Mariette thinks. “Yes.”
“You were dwelling on Christ’s passion.”
She agrees.
Mother Saint-Raphaël bestows the washrag to a dish behind her and floats her manly, twisted hands atop her thighs. “Were you alone?”
“Yes.”
“Was that necessary, do you think?”
Mariette looks at her carefully, in the half wince of a pianist newly hearing the flaw in one key. “We
find God in stillness and silence.”
“I’m sorry,” Mother Saint-Raphaël says. “I may have added a nuance I didn’t intend.”
Mariette hurtfully gets up to a sitting position and holds her wrapped hands just below her heart. She smiles understandingly as she says, “And yet you’re suspicious still, aren’t you.”
“I have been troubled by God’s motives for this,” the prioress says. “I see no possible reasons for it. Is it so Mariette Baptiste will be praised and esteemed by the pious? Or is it so she shall be humiliated and jeered at by skeptics?
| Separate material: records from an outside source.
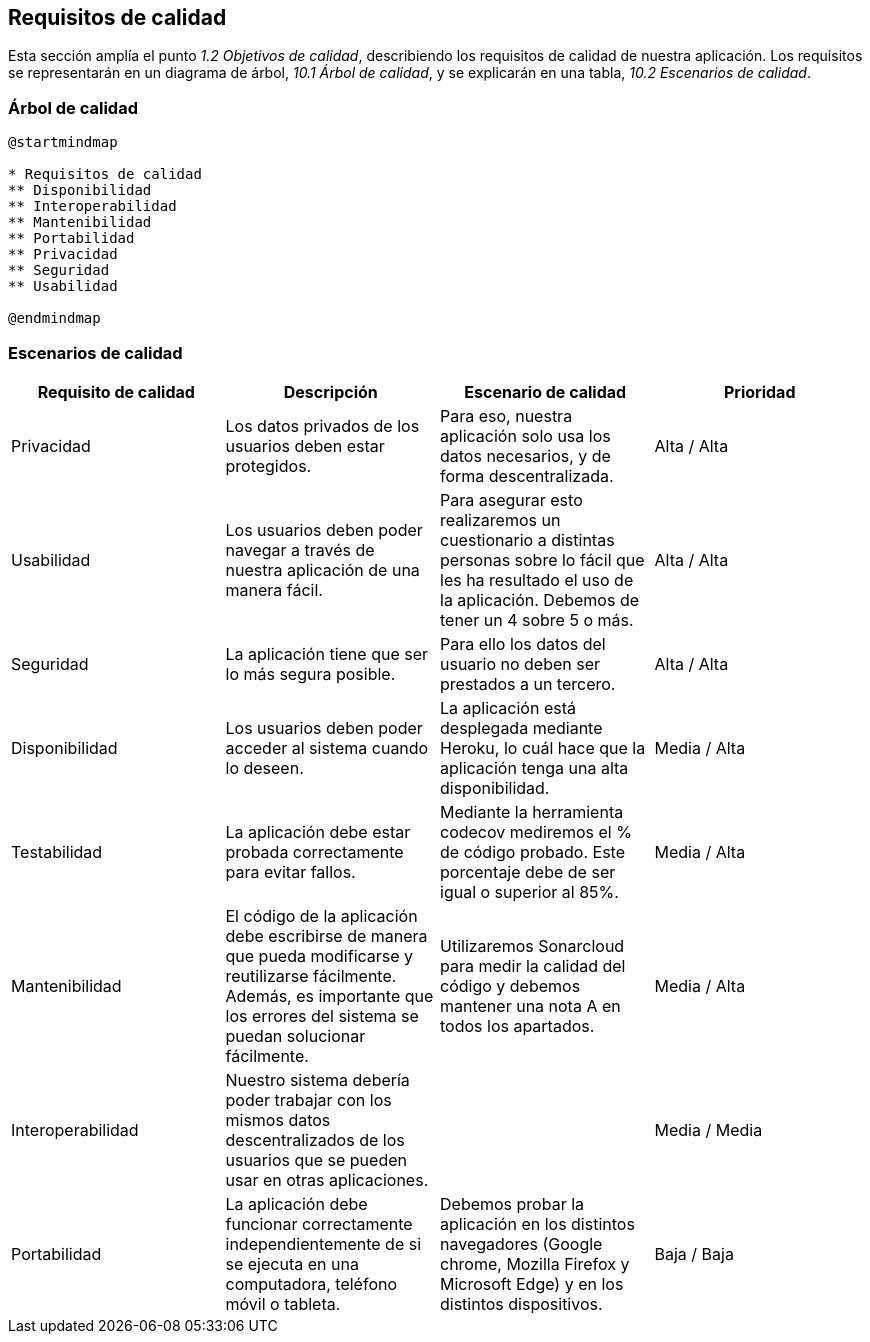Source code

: [[section-quality-scenarios]]
== Requisitos de calidad

Esta sección amplía el punto __1.2 Objetivos de calidad__, describiendo los requisitos de calidad de nuestra aplicación.
Los requisitos se representarán en un diagrama de árbol, __10.1 Árbol de calidad__, y se explicarán en una tabla, __10.2 Escenarios de calidad__.

=== Árbol de calidad

[plantuml,calidad,png]
----
@startmindmap

* Requisitos de calidad
** Disponibilidad
** Interoperabilidad
** Mantenibilidad
** Portabilidad
** Privacidad
** Seguridad
** Usabilidad

@endmindmap
----
=== Escenarios de calidad

[%header, cols=4]
|===

|Requisito de calidad
|Descripción
|Escenario de calidad
|Prioridad

|Privacidad
|Los datos privados de los usuarios deben estar protegidos.
|Para eso, nuestra aplicación solo usa los datos necesarios, y de forma descentralizada.
|Alta / Alta

|Usabilidad
|Los usuarios deben poder navegar a través de nuestra aplicación de una manera fácil.
|Para asegurar esto realizaremos un cuestionario a distintas personas sobre lo fácil que les ha resultado el uso de la aplicación. Debemos de tener un 4 sobre 5 o más.
|Alta / Alta

|Seguridad
|La aplicación tiene que ser lo más segura posible. 
|Para ello los datos del usuario no deben ser prestados a un tercero.
|Alta / Alta

|Disponibilidad
|Los usuarios deben poder acceder al sistema cuando lo deseen.
|La aplicación está desplegada mediante Heroku, lo cuál hace que la aplicación tenga una alta disponibilidad.
|Media / Alta

|Testabilidad
|La aplicación debe estar probada correctamente para evitar fallos.
|Mediante la herramienta codecov mediremos el % de código probado. Este porcentaje debe de ser igual o superior al 85%. 
|Media / Alta

|Mantenibilidad
|El código de la aplicación debe escribirse de manera que pueda modificarse y reutilizarse fácilmente. Además, es importante que los errores del sistema se puedan solucionar fácilmente.
|Utilizaremos Sonarcloud para medir la calidad del código y debemos mantener una nota A en todos los apartados.
|Media / Alta

|Interoperabilidad
|Nuestro sistema debería poder trabajar con los mismos datos descentralizados de los usuarios que se pueden usar en otras aplicaciones.
|
|Media / Media

|Portabilidad
|La aplicación debe funcionar correctamente independientemente de si se ejecuta en una computadora, teléfono móvil o tableta.
|Debemos probar la aplicación en los distintos navegadores (Google chrome, Mozilla Firefox y Microsoft Edge) y en los distintos dispositivos.
|Baja / Baja

|===

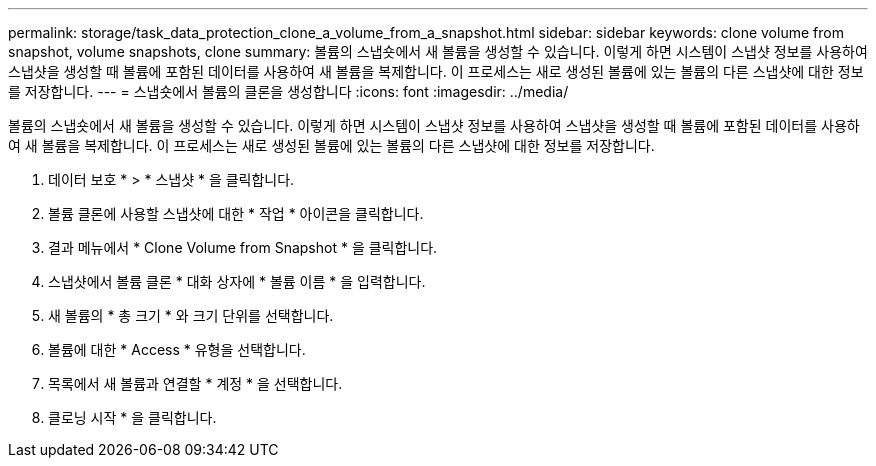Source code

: ---
permalink: storage/task_data_protection_clone_a_volume_from_a_snapshot.html 
sidebar: sidebar 
keywords: clone volume from snapshot, volume snapshots, clone 
summary: 볼륨의 스냅숏에서 새 볼륨을 생성할 수 있습니다. 이렇게 하면 시스템이 스냅샷 정보를 사용하여 스냅샷을 생성할 때 볼륨에 포함된 데이터를 사용하여 새 볼륨을 복제합니다. 이 프로세스는 새로 생성된 볼륨에 있는 볼륨의 다른 스냅샷에 대한 정보를 저장합니다. 
---
= 스냅숏에서 볼륨의 클론을 생성합니다
:icons: font
:imagesdir: ../media/


[role="lead"]
볼륨의 스냅숏에서 새 볼륨을 생성할 수 있습니다. 이렇게 하면 시스템이 스냅샷 정보를 사용하여 스냅샷을 생성할 때 볼륨에 포함된 데이터를 사용하여 새 볼륨을 복제합니다. 이 프로세스는 새로 생성된 볼륨에 있는 볼륨의 다른 스냅샷에 대한 정보를 저장합니다.

. 데이터 보호 * > * 스냅샷 * 을 클릭합니다.
. 볼륨 클론에 사용할 스냅샷에 대한 * 작업 * 아이콘을 클릭합니다.
. 결과 메뉴에서 * Clone Volume from Snapshot * 을 클릭합니다.
. 스냅샷에서 볼륨 클론 * 대화 상자에 * 볼륨 이름 * 을 입력합니다.
. 새 볼륨의 * 총 크기 * 와 크기 단위를 선택합니다.
. 볼륨에 대한 * Access * 유형을 선택합니다.
. 목록에서 새 볼륨과 연결할 * 계정 * 을 선택합니다.
. 클로닝 시작 * 을 클릭합니다.

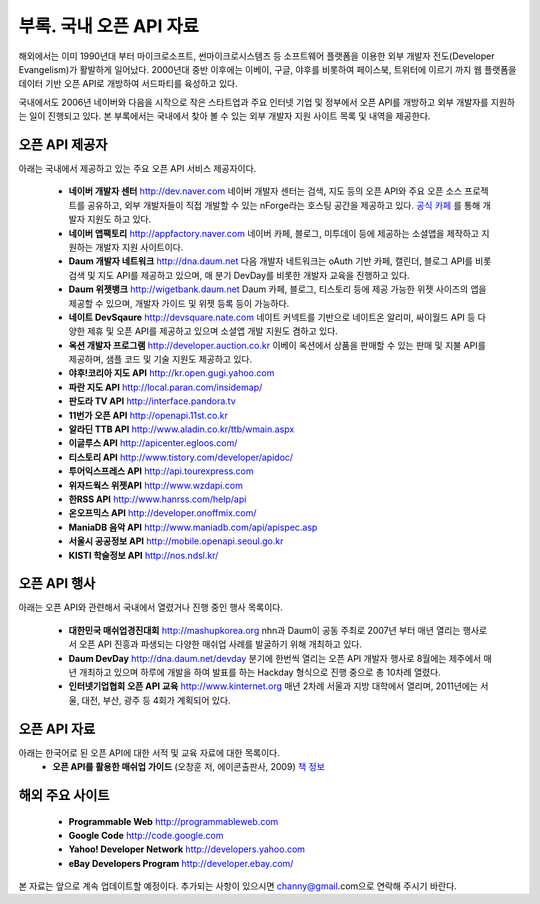 부록. 국내 오픈 API 자료
------------------------

해외에서는 이미 1990년대 부터  마이크로소프트, 썬마이크로시스템즈 등 소프트웨어 플랫폼을 
이용한 외부 개발자 전도(Developer Evangelism)가 활발하게 일어났다. 2000년대 중반 이후에는
이베이, 구글, 야후를 비롯하여 페이스북, 트위터에 이르기 까지 웹 플랫폼을 데이터 기반 
오픈 API로 개방하여 서드파티를 육성하고 있다. 

국내에서도 2006년 네이버와 다음을 시작으로 작은 스타트업과 주요 인터넷 기업 및 정부에서 
오픈 API를 개방하고 외부 개발자를 지원하는 일이 진행되고 있다. 본 부록에서는 국내에서
찾아 볼 수 있는 외부 개발자 지원 사이트 목록 및 내역을 제공한다.


오픈 API 제공자
^^^^^^^^^^^^^^^
아래는 국내에서 제공하고 있는 주요 오픈 API 서비스 제공자이다.

 * **네이버 개발자 센터** `http://dev.naver.com <http://dev.naver.com>`_
   네이버 개발자 센터는 검색, 지도 등의 오픈 API와 주요 오픈 소스 프로젝트를
   공유하고, 외부 개발자들이 직접 개발할 수 있는 nForge라는 호스팅 공간을 제공하고
   있다. `공식 카페 <http://cafe.naver.com/ndevcenter>`_ 를 통해 개발자 지원도 하고 있다.
 * **네이버 앱팩토리** `http://appfactory.naver.com <http://appfactory.naver.com>`_
   네이버 카페, 블로그, 미투데이 등에 제공하는 소셜앱을 제작하고 지원하는 개발자
   지원 사이트이다.
 * **Daum 개발자 네트워크** `http://dna.daum.net <http://dna.daum.net>`_
   다음 개발자 네트워크는 oAuth 기반 카페, 캘린더, 블로그 API를 비롯 검색 및 지도 API를
   제공하고 있으며, 매 분기 DevDay를 비롯한 개발자 교육을 진행하고 있다.
 * **Daum 위젯뱅크** `http://wigetbank.daum.net <http://widgetbank.daum.net>`_
   Daum 카페, 블로그, 티스토리 등에 제공 가능한 위젯 사이즈의 앱을 제공할 수 있으며,
   개발자 가이드 및 위젯 등록 등이 가능하다.
 * **네이트 DevSqaure** `http://devsquare.nate.com <http://devsquare.nate.com>`_
   네이트 커넥트를 기반으로 네이트온 알리미, 싸이월드 API 등 다양한 제휴 및 오픈 API를 
   제공하고 있으며 소셜앱 개발 지원도 겸하고 있다. 
 * **옥션 개발자 프로그램** `http://developer.auction.co.kr <http://developer.auction.co.kr>`_
   이베이 옥션에서 상품을 판매할 수 있는 판매 및 지불 API를 제공하며, 샘플 코드 및 
   기술 지원도 제공하고 있다.
 * **야후!코리아 지도 API** `http://kr.open.gugi.yahoo.com <http://kr.open.gugi.yahoo.com>`_
 * **파란 지도 API** `http://local.paran.com/insidemap/ <http://local.paran.com/insidemap/b2b_01.html>`_
 * **판도라 TV API** `http://interface.pandora.tv <http://interface.pandora.tv>`_
 * **11번가 오픈 API** `http://openapi.11st.co.kr <http://openapi.11st.co.kr>`_
 * **알라딘 TTB API** `http://www.aladin.co.kr/ttb/wmain.aspx <http://www.aladin.co.kr/ttb/wmain.aspx>`_
 * **이글루스 API** `http://apicenter.egloos.com/ <http://apicenter.egloos.com/>`_
 * **티스토리 API** `http://www.tistory.com/developer/apidoc/ <http://www.tistory.com/developer/apidoc/>`_
 * **투어익스프레스 API** `http://api.tourexpress.com <http://api.tourexpress.com>`_
 * **위자드웍스 위젯API** `http://www.wzdapi.com <http://www.wzdapi.com>`_
 * **한RSS API** `http://www.hanrss.com/help/api <http://www.hanrss.com/help/api/>`_
 * **온오프믹스 API** `http://developer.onoffmix.com/ <http://developer.onoffmix.com/>`_
 * **ManiaDB 음악 API** `http://www.maniadb.com/api/apispec.asp <http://www.maniadb.com/api/apispec.asp>`_
 * **서울시 공공정보 API** `http://mobile.openapi.seoul.go.kr <http://mobile.openapi.seoul.go.kr>`_
 * **KISTI 학술정보 API** `http://nos.ndsl.kr/ <http://nos.ndsl.kr/>`_

오픈 API 행사
^^^^^^^^^^^^^

아래는 오픈 API와 관련해서 국내에서 열렸거나 진행 중인 행사 목록이다.

 * **대한민국 매쉬업경진대회** `http://mashupkorea.org <http://masupkorea.org>`_
   nhn과 Daum이 공동 주최로 2007년 부터 매년 열리는 행사로서 오픈 API 진흥과 파생되는 다양한 
   매쉬업 사례를 발굴하기 위해 개최하고 있다.
 * **Daum DevDay** `http://dna.daum.net/devday <http://dna.daum.net/devday>`_
   분기에 한번씩 열리는 오픈 API 개발자 행사로 8월에는 제주에서 매년 개최하고 있으며 하루에 
   개발을 하여 발표를 하는 Hackday 형식으로 진행 중으로 총 10차례 열렸다.
 * **인터넷기업협회 오픈 API 교육** `http://www.kinternet.org <http://www.kinternet.org/news/notice.php?idx=180>`_
   매년 2차례 서울과 지방 대학에서 열리며, 2011년에는 서울, 대전, 부산, 광주 등 4회가 계획되어 있다. 

오픈 API 자료
^^^^^^^^^^^^^

아래는 한국어로 된 오픈 API에 대한 서적 및 교육 자료에 대한 목록이다.
 * **오픈 API를 활용한 매쉬업 가이드** (오창훈 저, 에이콘출판사, 2009)  `책 정보 <http://book.daum.net/detail/book.do?bookid=KOR9788960770942>`_

해외 주요 사이트
^^^^^^^^^^^^^^^^
 * **Programmable Web** `http://programmableweb.com <http://programmableweb.com>`_
 * **Google Code** `http://code.google.com <http://code.google.com>`_
 * **Yahoo! Developer Network** `http://developers.yahoo.com <http://developers.yahoo.com>`_
 * **eBay Developers Program** `http://developer.ebay.com/ <http://developer.ebay.com/>`_

본 자료는 앞으로 계속 업데이트할 예정이다. 추가되는 사항이 있으시면 channy@gmail.com으로 연락해 주시기 바란다.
Is it to honor religion or to humble science? And what are these horrible wounds, really? A trick of anatomy, a bleeding challenge to medical diagnosis, a brief and baffling injury that hasn’t yet, in six hundred years, changed our theology or our religious practices. Have you any idea how disruptive you’ve been? You are awakening hollow talk and half-formed opinions that have no place in our priory, and I have no idea why God would be doing this to us. To you. I do know that the things the villagers have been giving us have not helped us in our vow of poverty. And all the seeking people who have been showing up have not helped our rule of enclosure. And there are breaches to our vow of obedience whenever you become the topic.”
She sees that the postulant is staring at her impassively, with a hint, even, of amusement. She says in a sterner way, “I flatter myself that I have been extremely tolerant and patient, thus far. I have done so out of respect for your late sister, and in sympathy for the torment you have in her loss. But I shall not suffer your confusions much longer. And so I pray, Mariette, that if it is in your power to stop this—as I presume it is—that you do indeed stop it.” She pauses and then stands. “And if it is in your power to heal me of the hate and envy I have for you now, please do that as well.”